**Kaynak belge:**
»»
Türkiye Devrimci İşçi Sendikaları Konfederasyonu (DİSK), Türkiye İşçi Sendikaları Konfederasyonu (TÜRK-İŞ) ve Hak İşçi Sendikaları Konfederasyonu (HAK-İŞ) bugün Türk-İş Genel Merkezi’nde ortak basın toplantısı düzenledi. Toplantıya DİSK Genel Başkanı Arzu Çerkezoğlu, TÜRK-İŞ Genel Başkanı Ergün Atalay ve HAK-İŞ Genel Başkanı Mahmut Arslan katıldı.
Mevcut asgari ücretle bir hafta geçinme şansı bile olmadığını vurgulayan Türk-İş Genel Başkanı Ergün Atalay “10 bin ile 17 bin ile bir ayı bırakın bir hafta geçinme şansınız yok. Tablo ortada. Marketlerdeki fiyatlar ortada. Biz işçiler, emekliler, işsizler olarak dayanma gücümüz kalmadı. TÜİK’in açıkladığı rakamları hiçbirimiz gerçekçi bulmuyoruz, piyasalarla örtüşmüyor. Yüzde 20’lik bir kesim refah içinde yaşıyor, bedeli yüzde 80’lik kesim ödüyor. Enflasyonun ne zaman kontrol altına alınacağını beklerken belediyelerde ve özel sektörde sendikalı olduğu için işten atmalar, iş kazaları devam ediyor.”
««
**Görev tanımı 1:**
Sendikaların ortak basın toplantısını anlatan metne göre toplantıya katılan genel başkanları, bağlı oldukları konfederasyonlarla birlikte sıralayın.
**Görev tanımı 2:**
Sendikaların ortak basın toplantısını anlatan metne göre toplantı nerede düzenlendi?
**Görev tanımı 3:**
Sendikaların ortak basın toplantısını anlatan metinde "Mevcut asgari ücretle bir hafta geçinme şansı" sözleriyle başlayan paragrafı, ana bilgileri koruyarak kısa bir madde listesine dönüştürün.

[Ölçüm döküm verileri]
»»
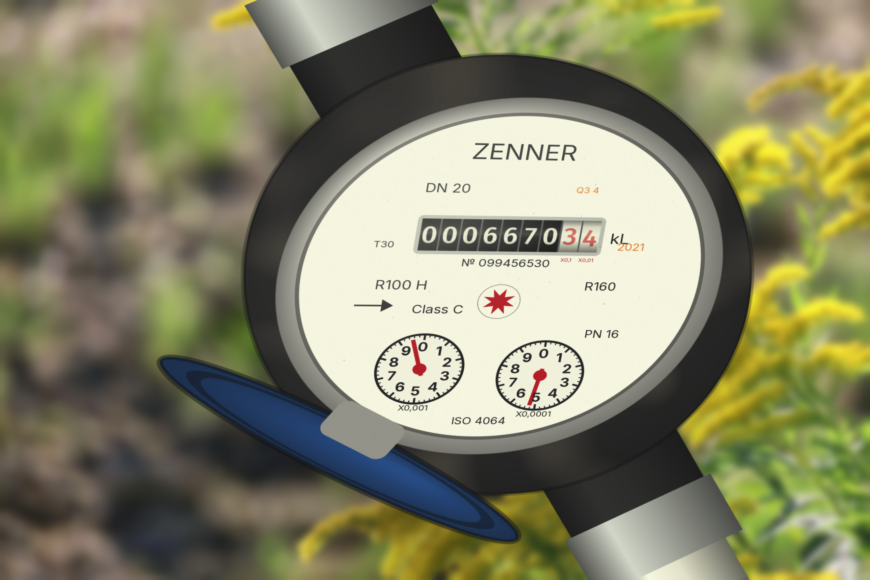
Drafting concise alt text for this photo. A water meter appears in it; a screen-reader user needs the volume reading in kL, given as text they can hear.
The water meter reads 6670.3395 kL
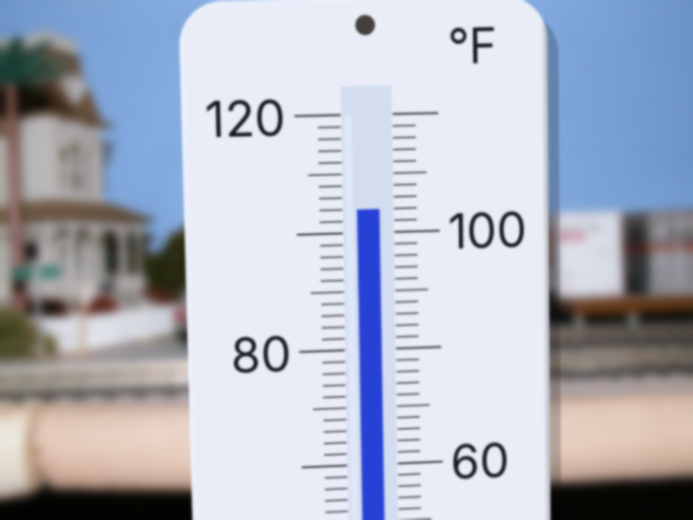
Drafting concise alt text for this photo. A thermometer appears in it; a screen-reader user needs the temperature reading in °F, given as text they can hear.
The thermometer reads 104 °F
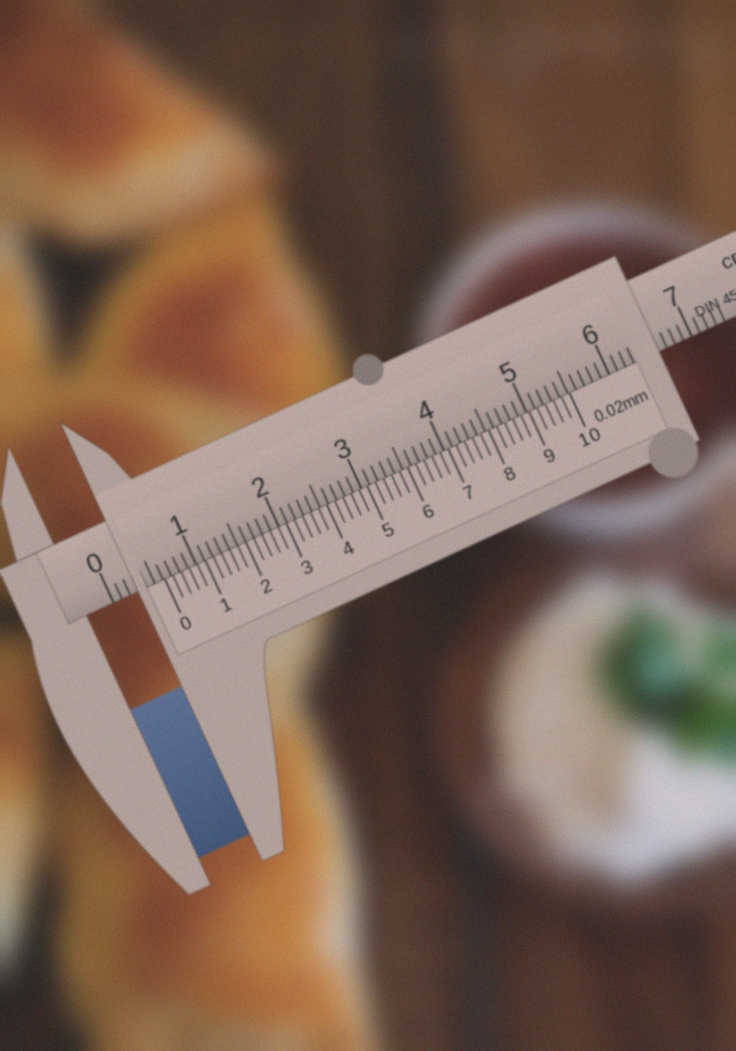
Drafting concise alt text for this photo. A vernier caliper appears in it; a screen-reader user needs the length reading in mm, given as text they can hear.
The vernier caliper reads 6.2 mm
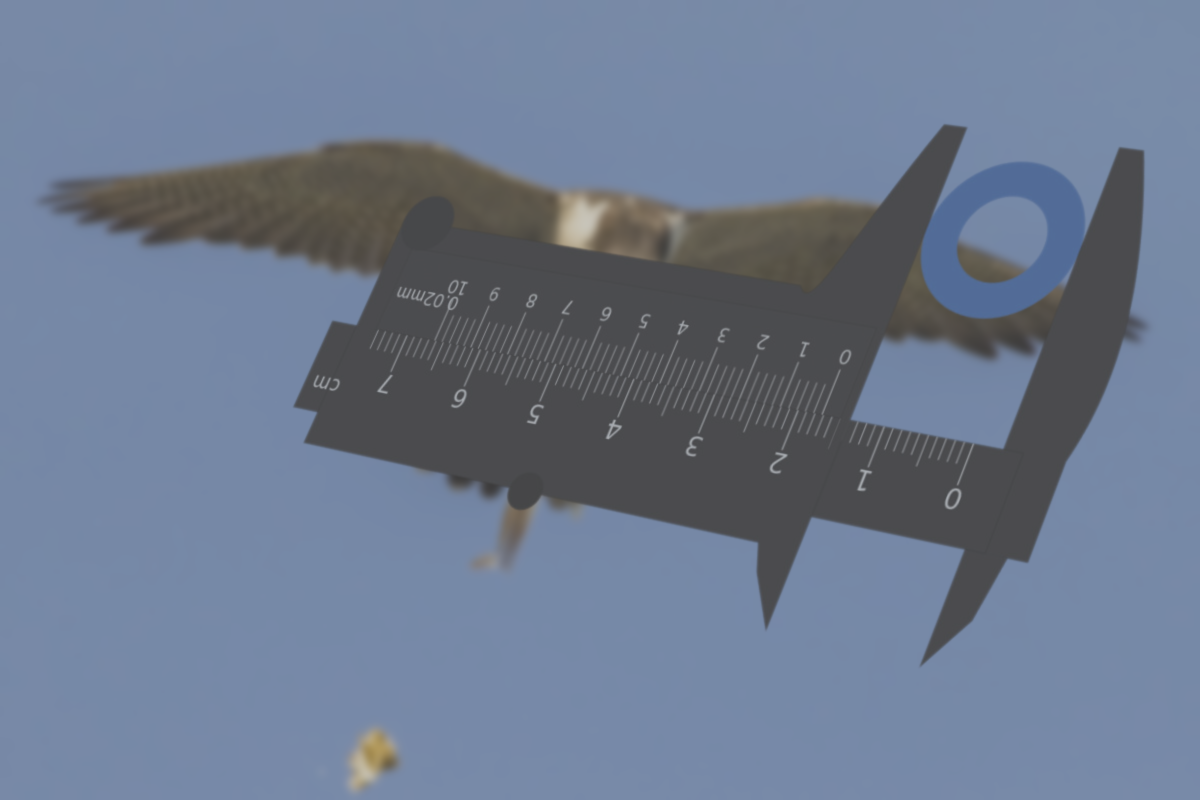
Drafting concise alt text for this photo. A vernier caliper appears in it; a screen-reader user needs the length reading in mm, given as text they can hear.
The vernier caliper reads 17.2 mm
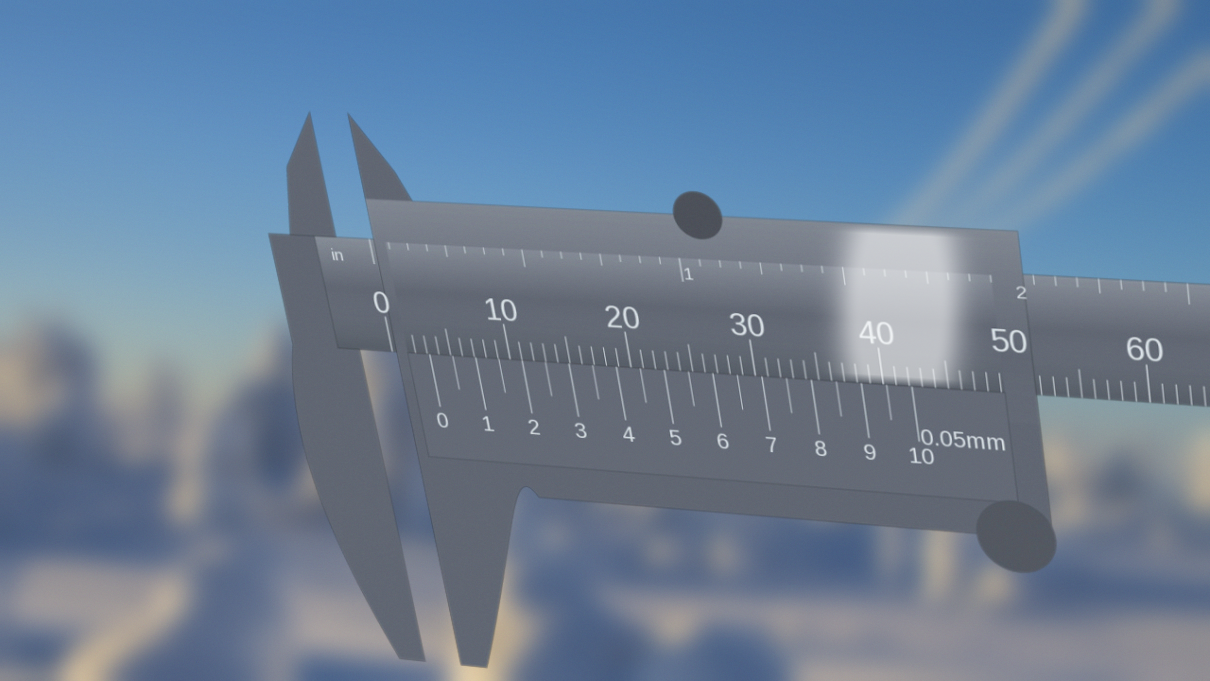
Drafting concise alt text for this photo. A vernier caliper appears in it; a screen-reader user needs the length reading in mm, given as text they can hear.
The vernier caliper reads 3.2 mm
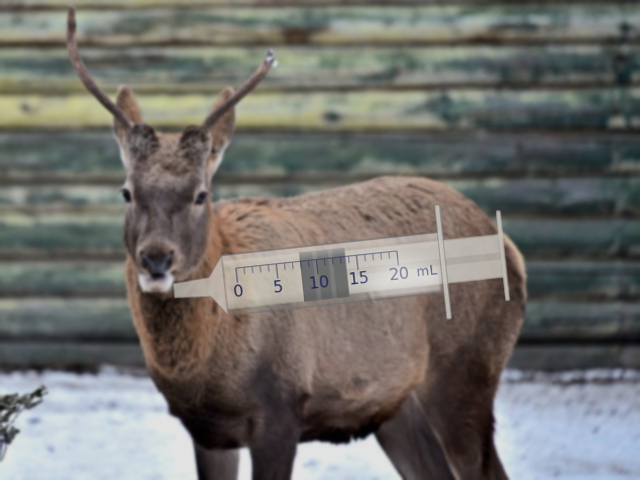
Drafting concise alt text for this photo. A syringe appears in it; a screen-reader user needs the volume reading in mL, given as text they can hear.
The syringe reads 8 mL
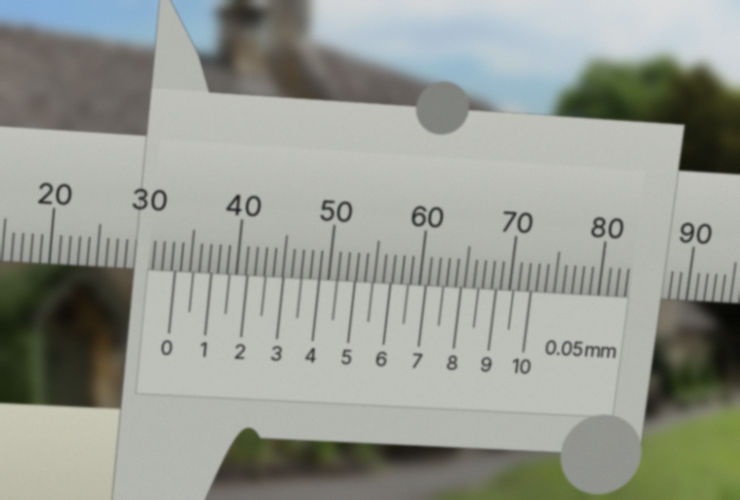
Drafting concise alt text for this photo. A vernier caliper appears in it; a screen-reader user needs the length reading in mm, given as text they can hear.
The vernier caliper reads 33.4 mm
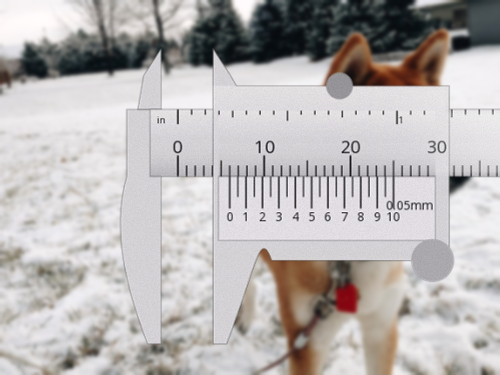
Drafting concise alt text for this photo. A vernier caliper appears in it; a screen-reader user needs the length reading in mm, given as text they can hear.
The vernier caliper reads 6.0 mm
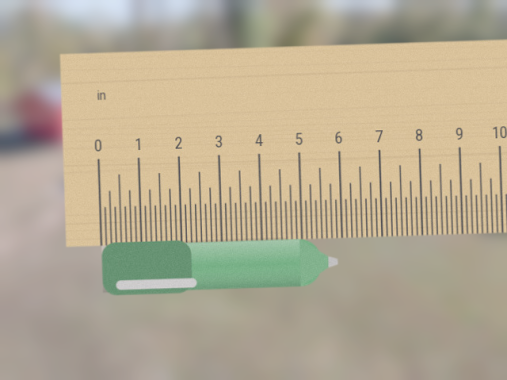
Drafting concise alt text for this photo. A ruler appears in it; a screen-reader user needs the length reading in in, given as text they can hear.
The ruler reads 5.875 in
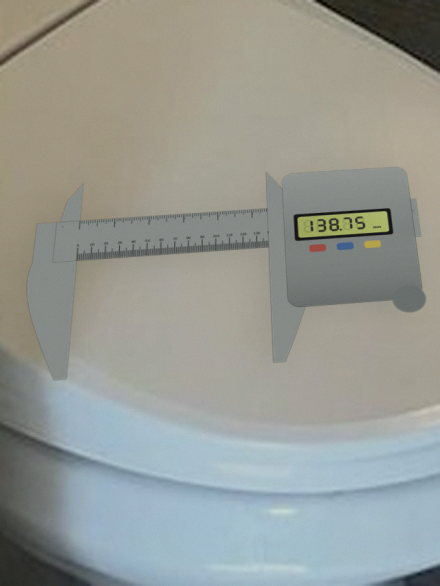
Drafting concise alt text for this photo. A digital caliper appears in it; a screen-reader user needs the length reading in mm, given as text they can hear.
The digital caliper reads 138.75 mm
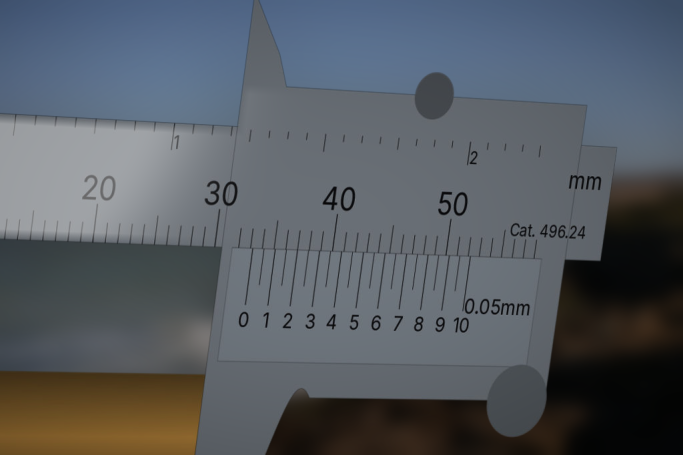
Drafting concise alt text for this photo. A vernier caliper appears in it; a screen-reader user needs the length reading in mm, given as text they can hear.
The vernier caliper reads 33.2 mm
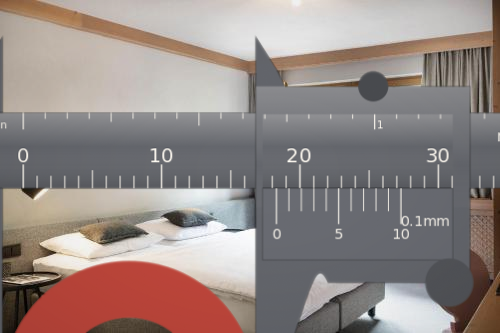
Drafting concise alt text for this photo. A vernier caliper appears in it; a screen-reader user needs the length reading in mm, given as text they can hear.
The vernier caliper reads 18.3 mm
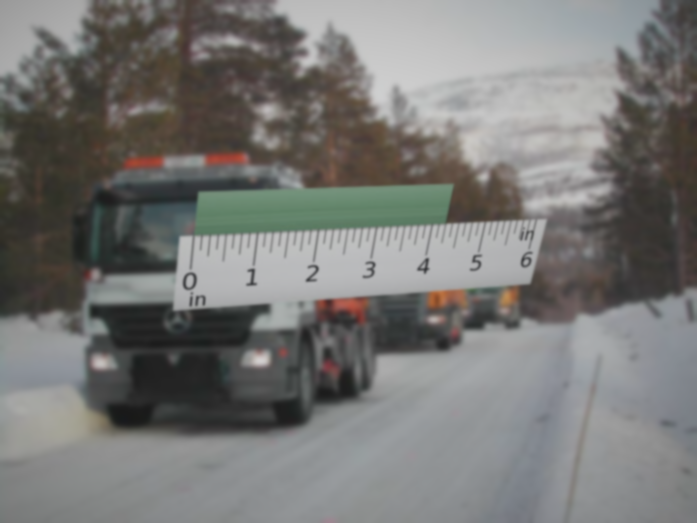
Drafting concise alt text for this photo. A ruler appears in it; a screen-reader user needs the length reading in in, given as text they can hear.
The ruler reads 4.25 in
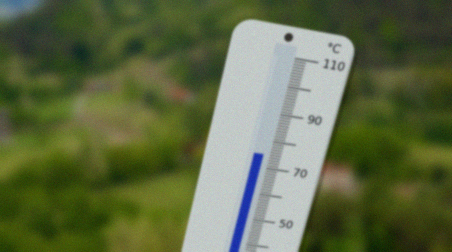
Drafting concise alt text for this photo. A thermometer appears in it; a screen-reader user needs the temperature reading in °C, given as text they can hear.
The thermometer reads 75 °C
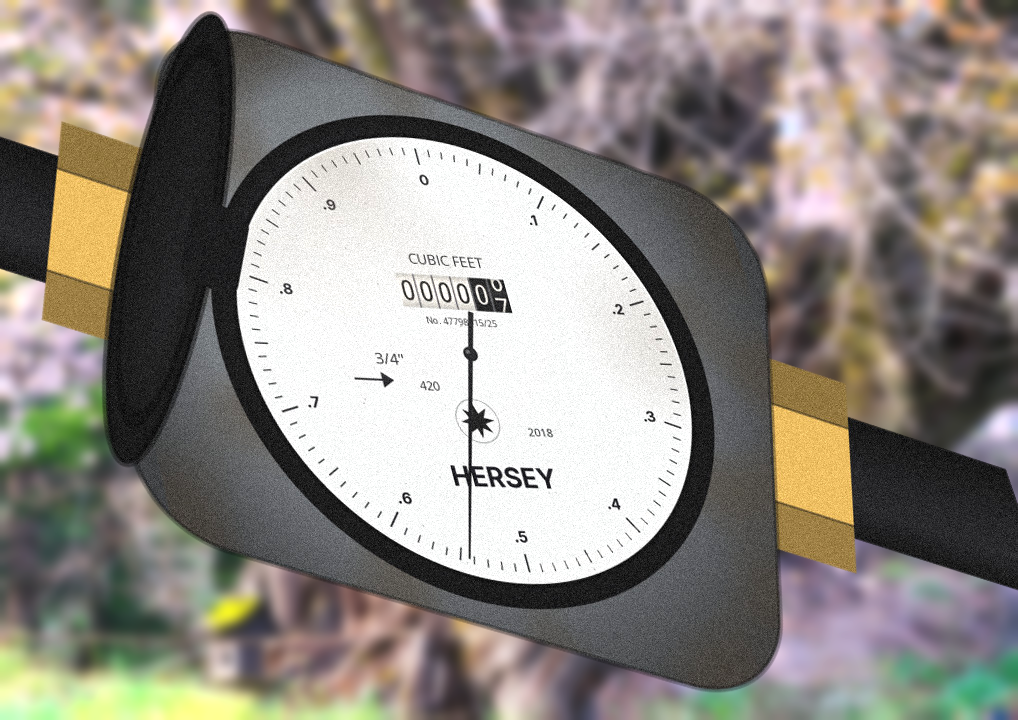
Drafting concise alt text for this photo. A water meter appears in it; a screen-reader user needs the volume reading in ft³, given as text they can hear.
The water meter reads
««
**Yanıt 1:**
- Arzu Çerkezoğlu (DİSK)
- Ergün Atalay (TÜRK-İŞ)
- Mahmut Arslan (HAK-İŞ)

**Yanıt 2:**
Türk-İş Genel Merkezi'nde.

**Yanıt 3:**
- Ergün Atalay'a göre 10 bin ya da 17 bin ile bir ay değil, bir hafta bile geçinmek mümkün değil.
- Market fiyatları ortada. İşçilerin, emeklilerin ve işsizlerin dayanma gücü kalmadı.
- TÜİK'in açıkladığı rakamlar gerçekçi bulunmuyor ve piyasalarla örtüşmüyor.
- Yüzde 20'lik kesim refah içinde yaşıyor, bedelini yüzde 80'lik kesim ödüyor.
- Belediyelerde ve özel sektörde sendikalı oldukları için işten atılmalar ve iş kazaları sürüyor.